- [Selected extract]
>> START

# How big was your GSD at 10 weeks?



## Smitherman (Jan 6, 2013)

My GSD will be 11 weeks old this Friday coming. I weighed and measured her at 10 weeks and it was 16 pounds and from her back to the ground was 13 inches. Is she normal size?


----------



## doggiedad (Dec 2, 2007)

i don't have my dog's height when he was 10 weeks old.
he weighed 17 lbs. if you bought from a reputable breeder
i don't think you have anything to worry about.


----------



## Courtney (Feb 12, 2010)

I know at 8 weeks he was 10 pounds...he would not have been too far from that at 10 weeks. Rusty was fine at that age...healthy. All dogs grow at different rates.


----------



## jmhoops (Jan 4, 2013)

My guy turned 10 weeks old yesterday and he weighs 22 lbs. and height (at withers) is around 16-17 inches (he was squirmy, so I could get it exactly).


----------



## MichaelE (Dec 15, 2012)

Lisl turned 10 weeks today. She is 18.8 pounds. Still haven't measured her at the shoulder yet.

>> END

Copy the forum thread on puppy sizes, starting with "## Courtney (Feb" and going on through "at different rates.", and substitute "lbs" for "pounds".

- [Data extract]

>> START

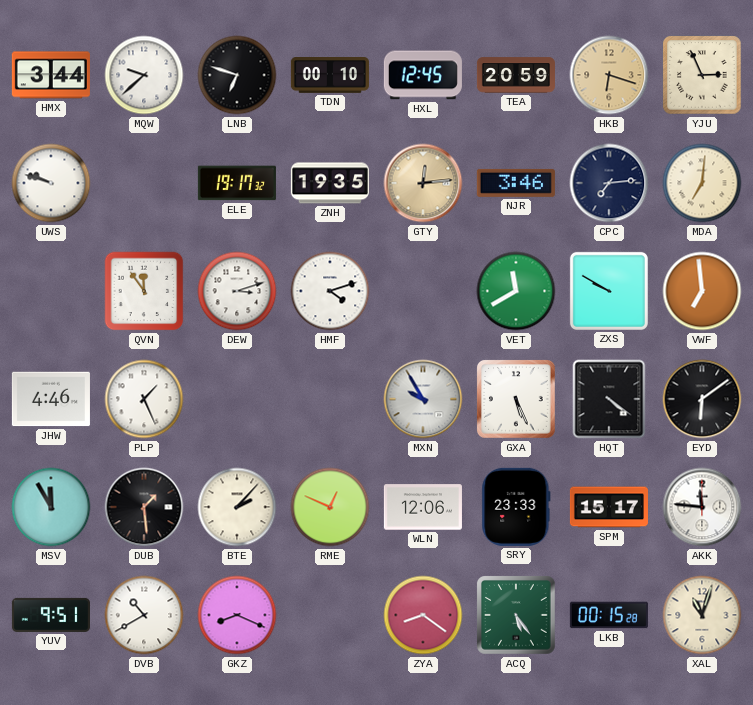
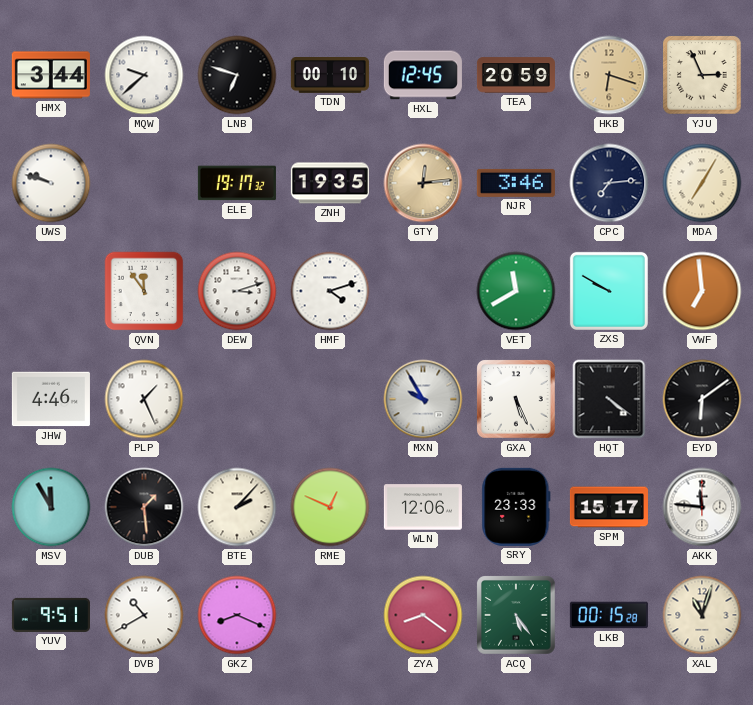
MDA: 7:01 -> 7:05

>> END
>> START

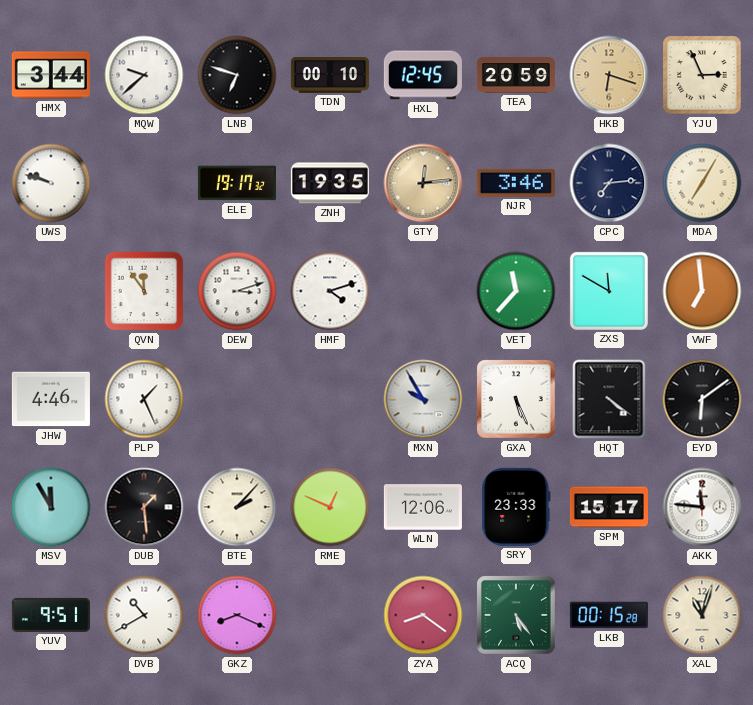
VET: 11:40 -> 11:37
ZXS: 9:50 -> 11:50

>> END
>> START

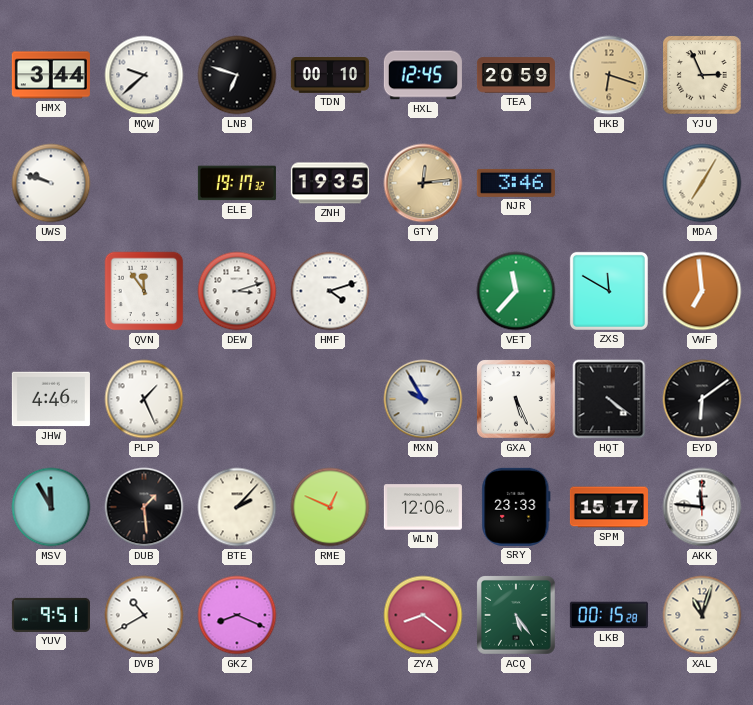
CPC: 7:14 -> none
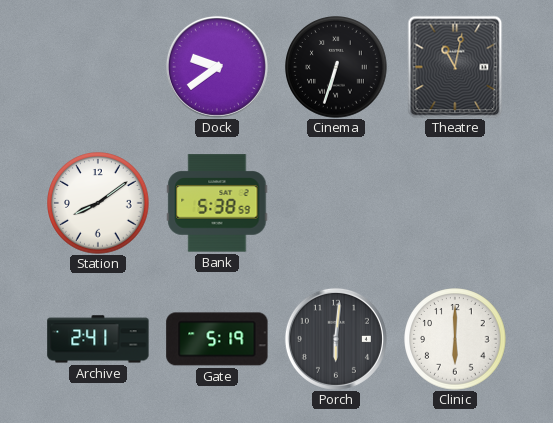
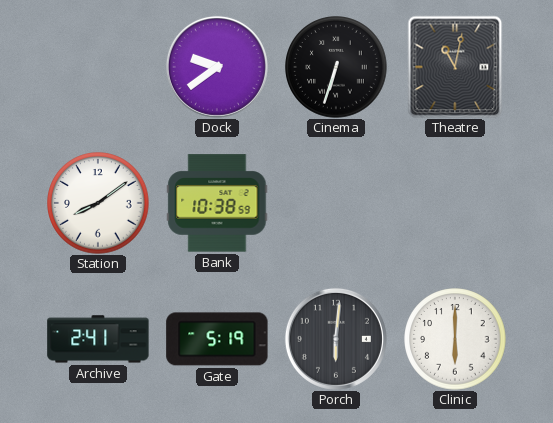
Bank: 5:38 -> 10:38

>> END

- [Result for this task]
## Courtney (Feb 12, 2010)

I know at 8 weeks he was 10 lbs...he would not have been too far from that at 10 weeks. Rusty was fine at that age...healthy. All dogs grow at different rates.